Doch mit der EU-Datenschutzreform geht es nicht recht vorwärts. Geplant ist eine europäische Datenschutz-Grundverordnung, welche die bestehende EU-Richtlinie zum Datenschutz ablösen soll. Den Entwurf hatte die EU-Kommission bereits Anfang 2012 veröffentlicht. Die im Oktober 2013 beschlossene Kompromissfassung des EU-Parlaments sieht vor, dass personenbezogene Daten nur noch auf der Basis von Rechtshilfeabkommen oder internationalen Vereinbarungen weitergegeben werden dürfen – bei voller Transparenz gegenüber Aufsichtsbehörden und gegebenenfalls auch den Betroffenen. Ursprünglich sollte die Grundverordnung noch vor der Wahl des EU-Parlaments verabschiedet werden. Aber damit rechnet Klingbeil nun nicht mehr: „Das dauert weitere zwei Jahre.“ Die Verordnung soll das Recht auf Vergessenwerden enthalten und sich auch auf Unternehmen außerhalb erstrecken, also etwa auf Facebook und Google. Bis jetzt gilt für diese Konzerne das „Safe-Harbor“-Abkommen, auf dessen Grundlage sie sich verpflichteten, sorgsam mit den Daten aus Europa umzugehen. Doch seit dem von Edward Snowden ausgelösten Prism-Skandal – die Abschöpfung der Daten durch den Geheimdienst NSA betreffend – gilt „Safe Harbor“ als nutzlos.
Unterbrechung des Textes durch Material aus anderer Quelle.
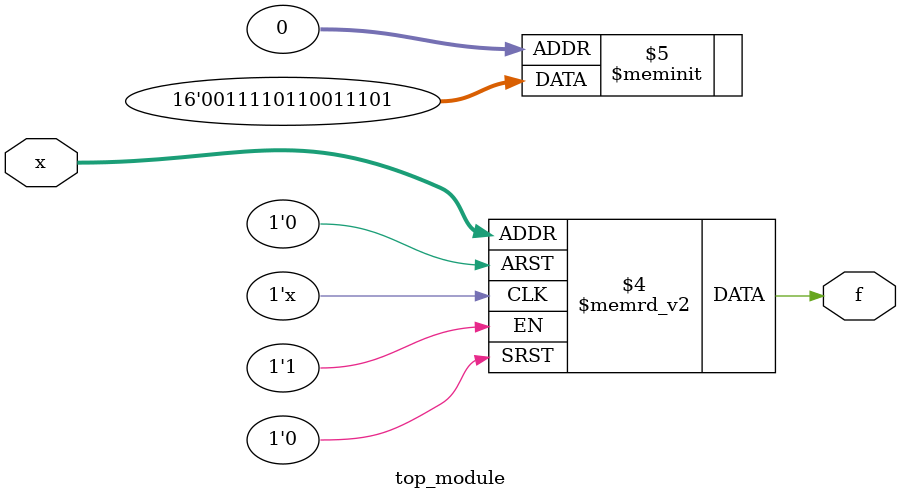
<source format=sv>
module top_module (
	input [4:1] x,
	output logic f
);
   
   always_comb begin
      case(x)
         4'b0000: f = 1'b1;
         4'b0001: f = 1'b0;
         4'b0011: f = 1'b1;
         4'b0010: f = 1'b1;
         4'b0110: f = 1'b0;
         4'b0111: f = 1'b1;
         4'b0101: f = 1'b0;
         4'b0100: f = 1'b1;
         4'b1100: f = 1'b1;
         4'b1101: f = 1'b1;
         4'b1111: f = 1'b0;
         4'b1110: f = 1'b0;
         4'b1010: f = 1'b1;
         4'b1011: f = 1'b1;
         4'b1001: f = 1'b0;
         4'b1000: f = 1'b1;
         default: f = 1'b0;
      endcase
   end
endmodule

</source>
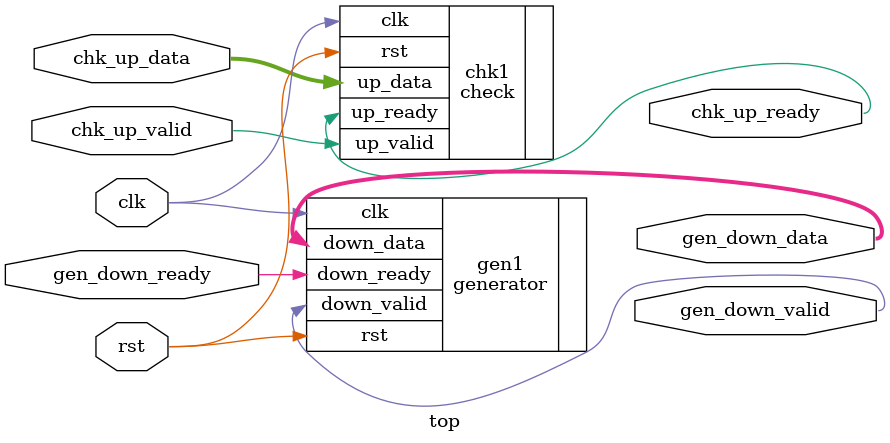
<source format=v>
module top # (
    parameter DATA_WIDTH  = 32,
    parameter DELAY_GEN   = 10,
    parameter DELAY_CHK   = 0
)
(
    input wire                  clk,
    input wire                  rst,
    output wire                 gen_down_valid,
    output wire[DATA_WIDTH-1:0] gen_down_data,
    input wire                  gen_down_ready,
    input wire                  chk_up_valid,
    input wire[DATA_WIDTH-1:0]  chk_up_data,
    output wire                 chk_up_ready
);

generator # (.DW(DATA_WIDTH), .DELAY(DELAY_GEN)) gen1
(
    .clk(clk),
    .rst(rst),
    .down_ready(gen_down_ready),
    .down_valid(gen_down_valid),
    .down_data(gen_down_data)
);

check # (.DW(DATA_WIDTH), .DELAY(DELAY_CHK)) chk1
(
    .clk(clk),
    .rst(rst),
    .up_ready(chk_up_ready),
    .up_valid(chk_up_valid),
    .up_data(chk_up_data)
);

endmodule

</source>
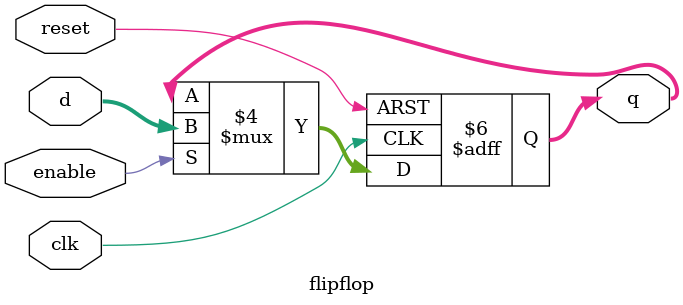
<source format=v>
`timescale 1ns / 1ps
module flipflop#(parameter WIDTH=32)(
    input clk, reset, enable,
    input [WIDTH-1:0] d,
    output reg [WIDTH-1:0] q
    );
	 initial q =0;
	 always@(posedge clk, posedge reset)
		if(reset)        q<=0;
		else if (enable) q<=d;
		else             q<=q;

endmodule

</source>
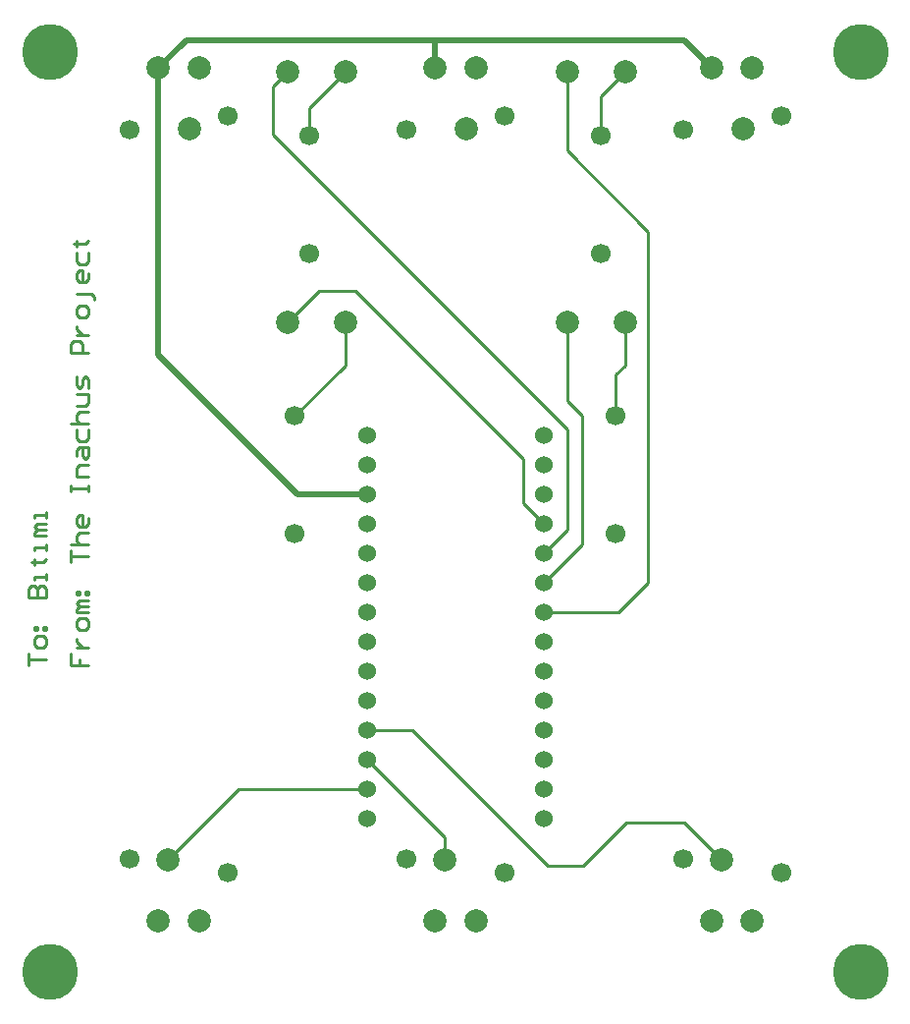
<source format=gtl>
G04 Layer_Physical_Order=1*
G04 Layer_Color=25308*
%FSLAX25Y25*%
%MOIN*%
G70*
G01*
G75*
%ADD10C,0.02000*%
%ADD11C,0.01000*%
%ADD12C,0.19000*%
%ADD13C,0.06000*%
%ADD14C,0.06693*%
%ADD15C,0.07874*%
D10*
X145130Y330000D02*
X229626D01*
X60634D02*
X145130D01*
Y320555D02*
Y330000D01*
X229626D02*
X239071Y320555D01*
X51189D02*
X60634Y330000D01*
X51189Y223311D02*
Y320555D01*
Y223311D02*
X98500Y176000D01*
X122000D01*
D11*
X114626Y219626D02*
Y234095D01*
X97500Y202500D02*
X114626Y219626D01*
X175000Y173000D02*
X182000Y166000D01*
X175000Y173000D02*
Y188000D01*
X118000Y245000D02*
X175000Y188000D01*
X105847Y245000D02*
X118000D01*
X94941Y234095D02*
X105847Y245000D01*
X182000Y146000D02*
X195000Y159000D01*
Y202500D01*
X189941Y207559D02*
X195000Y202500D01*
X189941Y207559D02*
Y234095D01*
X182000Y136000D02*
X207500D01*
X217500Y146000D01*
Y265000D01*
X189941Y292559D02*
X217500Y265000D01*
X189941Y292559D02*
Y319094D01*
X182000Y156000D02*
X190000Y164000D01*
Y198000D01*
X90000Y298000D02*
X190000Y198000D01*
X90000Y298000D02*
Y314154D01*
X102500Y306968D02*
X114626Y319094D01*
X102500Y297500D02*
Y306968D01*
X90000Y314154D02*
X94941Y319094D01*
X122000Y96000D02*
X137500D01*
X183500Y50000D01*
X195500D01*
X210000Y64500D01*
X229575D01*
X242220Y51854D01*
X122000Y86000D02*
X148280Y59720D01*
Y51854D02*
Y59720D01*
X78484Y76000D02*
X122000D01*
X54339Y51854D02*
X78484Y76000D01*
X206500Y202500D02*
Y216500D01*
X209626Y219626D01*
Y234095D01*
X201500Y310968D02*
X209626Y319094D01*
X201500Y297500D02*
Y310968D01*
X121500Y186000D02*
X122000D01*
X7002Y118000D02*
Y121999D01*
Y119999D01*
X13000D01*
Y124998D02*
Y126997D01*
X12000Y127997D01*
X10001D01*
X9001Y126997D01*
Y124998D01*
X10001Y123998D01*
X12000D01*
X13000Y124998D01*
X9001Y129996D02*
Y130996D01*
X10001D01*
Y129996D01*
X9001D01*
X12000D02*
Y130996D01*
X13000D01*
Y129996D01*
X12000D01*
X7002Y140993D02*
X13000D01*
Y143992D01*
X12000Y144991D01*
X11001D01*
X10001Y143992D01*
Y140993D01*
Y143992D01*
X9001Y144991D01*
X8002D01*
X7002Y143992D01*
Y140993D01*
X13000Y146991D02*
Y148990D01*
Y147990D01*
X9001D01*
Y146991D01*
X8002Y152989D02*
X9001D01*
Y151989D01*
Y153988D01*
Y152989D01*
X12000D01*
X13000Y153988D01*
Y156987D02*
Y158987D01*
Y157987D01*
X9001D01*
Y156987D01*
X13000Y161986D02*
X9001D01*
Y162985D01*
X10001Y163985D01*
X13000D01*
X10001D01*
X9001Y164985D01*
X10001Y165984D01*
X13000D01*
Y167984D02*
Y169983D01*
Y168983D01*
X9001D01*
Y167984D01*
X21502Y121999D02*
Y118000D01*
X24501D01*
Y119999D01*
Y118000D01*
X27500D01*
X23501Y123998D02*
X27500D01*
X25501D01*
X24501Y124998D01*
X23501Y125997D01*
Y126997D01*
X27500Y130996D02*
Y132995D01*
X26500Y133995D01*
X24501D01*
X23501Y132995D01*
Y130996D01*
X24501Y129996D01*
X26500D01*
X27500Y130996D01*
Y135994D02*
X23501D01*
Y136994D01*
X24501Y137994D01*
X27500D01*
X24501D01*
X23501Y138993D01*
X24501Y139993D01*
X27500D01*
X23501Y141992D02*
Y142992D01*
X24501D01*
Y141992D01*
X23501D01*
X26500D02*
Y142992D01*
X27500D01*
Y141992D01*
X26500D01*
X21502Y152989D02*
Y156987D01*
Y154988D01*
X27500D01*
X21502Y158987D02*
X27500D01*
X24501D01*
X23501Y159986D01*
Y161986D01*
X24501Y162985D01*
X27500D01*
Y167984D02*
Y165984D01*
X26500Y164985D01*
X24501D01*
X23501Y165984D01*
Y167984D01*
X24501Y168983D01*
X25501D01*
Y164985D01*
X21502Y176981D02*
Y178980D01*
Y177981D01*
X27500D01*
Y176981D01*
Y178980D01*
Y181979D02*
X23501D01*
Y184978D01*
X24501Y185978D01*
X27500D01*
X23501Y188977D02*
Y190976D01*
X24501Y191976D01*
X27500D01*
Y188977D01*
X26500Y187977D01*
X25501Y188977D01*
Y191976D01*
X23501Y197974D02*
Y194975D01*
X24501Y193975D01*
X26500D01*
X27500Y194975D01*
Y197974D01*
X21502Y199973D02*
X27500D01*
X24501D01*
X23501Y200973D01*
Y202973D01*
X24501Y203972D01*
X27500D01*
X23501Y205972D02*
X26500D01*
X27500Y206971D01*
Y209970D01*
X23501D01*
X27500Y211970D02*
Y214969D01*
X26500Y215968D01*
X25501Y214969D01*
Y212969D01*
X24501Y211970D01*
X23501Y212969D01*
Y215968D01*
X27500Y223966D02*
X21502D01*
Y226965D01*
X22502Y227964D01*
X24501D01*
X25501Y226965D01*
Y223966D01*
X23501Y229964D02*
X27500D01*
X25501D01*
X24501Y230963D01*
X23501Y231963D01*
Y232963D01*
X27500Y236962D02*
Y238961D01*
X26500Y239961D01*
X24501D01*
X23501Y238961D01*
Y236962D01*
X24501Y235962D01*
X26500D01*
X27500Y236962D01*
X29499Y241960D02*
Y242960D01*
X28500Y243959D01*
X23501D01*
X27500Y250957D02*
Y248958D01*
X26500Y247958D01*
X24501D01*
X23501Y248958D01*
Y250957D01*
X24501Y251957D01*
X25501D01*
Y247958D01*
X23501Y257955D02*
Y254956D01*
X24501Y253956D01*
X26500D01*
X27500Y254956D01*
Y257955D01*
X22502Y260954D02*
X23501D01*
Y259954D01*
Y261953D01*
Y260954D01*
X26500D01*
X27500Y261953D01*
D12*
X289750Y326000D02*
D03*
X14250D02*
D03*
Y14000D02*
D03*
X289750D02*
D03*
D13*
X182000Y196000D02*
D03*
Y186000D02*
D03*
Y176000D02*
D03*
Y166000D02*
D03*
Y156000D02*
D03*
Y146000D02*
D03*
Y136000D02*
D03*
X122000D02*
D03*
Y146000D02*
D03*
Y176000D02*
D03*
Y186000D02*
D03*
Y196000D02*
D03*
Y156000D02*
D03*
Y166000D02*
D03*
Y126000D02*
D03*
Y116000D02*
D03*
Y106000D02*
D03*
Y96000D02*
D03*
Y86000D02*
D03*
Y76000D02*
D03*
Y66000D02*
D03*
X182000D02*
D03*
Y76000D02*
D03*
Y86000D02*
D03*
Y96000D02*
D03*
Y106000D02*
D03*
Y116000D02*
D03*
Y126000D02*
D03*
D14*
X97500Y202500D02*
D03*
Y162500D02*
D03*
X102500Y297500D02*
D03*
Y257500D02*
D03*
X206500Y202500D02*
D03*
Y162500D02*
D03*
X201500Y297500D02*
D03*
Y257500D02*
D03*
X229228Y52248D02*
D03*
Y299492D02*
D03*
X262693Y304217D02*
D03*
Y47524D02*
D03*
X135287Y52248D02*
D03*
Y299492D02*
D03*
X168752Y304217D02*
D03*
Y47524D02*
D03*
X41346Y52248D02*
D03*
Y299492D02*
D03*
X74811Y304217D02*
D03*
Y47524D02*
D03*
D15*
X252851Y320555D02*
D03*
X239071D02*
D03*
X249701Y299886D02*
D03*
X242220Y51854D02*
D03*
X252851Y31185D02*
D03*
X239071D02*
D03*
X158909Y320555D02*
D03*
X145130D02*
D03*
X155760Y299886D02*
D03*
X148280Y51854D02*
D03*
X158909Y31185D02*
D03*
X145130D02*
D03*
X64968Y320555D02*
D03*
X51189D02*
D03*
X61819Y299886D02*
D03*
X54339Y51854D02*
D03*
X64968Y31185D02*
D03*
X51189D02*
D03*
X209626Y319094D02*
D03*
X189941D02*
D03*
X209626Y234095D02*
D03*
X189941D02*
D03*
X114626Y319094D02*
D03*
X94941D02*
D03*
X114626Y234095D02*
D03*
X94941D02*
D03*
M02*

</source>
Datenschützer Klingbeil plädiert für eine Aussetzung des Abkommens, dem er „bestenfalls noch symbolische Bedeutung“ beimisst. Zudem verlangt er, in den Verhandlungen über ein transatlantisches Freihandelsabkommen mit den USA gleiche Datenschutzstandards für Amerikaner wie Europäer zu vereinbaren. Parallel sei ein völkerrechtliches Abkommen zur Eindämmung von Geheimdienstaktivitäten erforderlich, weil europäisches Recht fremde Geheimdienste nicht binde.

Rechtliche Lücken in Baden-Württemberg

Dass es freilich auch in Baden-Württemberg Lücken gibt beim Schutz der Bürger vor Überwachung, demonstriert Datenschützer Klingbeil am Beispiel des Landesverfassungsschutzes und des Großen Lauschangriffs. Aus für Klingbeil unerfindlichen Gründen hat das Urteil des Bundesverfassungsgerichts zum Großen Lauschangriff im baden-württembergischen Verfassungsschutzrecht noch immer keinen Niederschlag gefunden. In ihrer Entscheidung aus dem Jahr 2004 hatten die Richter einen „Kernbereich privater Lebensgestaltung“ – etwa das Schlafzimmer einer Wohnung – von der akustischen Überwachung ausgenommen. Lediglich das baden-württembergische Polizeirecht wurde an die neuen Rechtslage – auch das nicht überstürzt – im Jahr 2008 angepasst. Weiteres unterblieb jedoch. Die Landesregierung stellte jedoch nur klar, dass Regelungsbedarf bestehe, die Verfassungsschützer derzeit aber keine Großen Lauschangriffe unternähmen. Wenn dieses Überwachungsinstrument nicht benötigt werde, so Klingbeil, dann stelle sich indes die grundsätzliche Frage, „ob dieser gravierende Grundrechtseingriff überhaupt erforderlich ist“.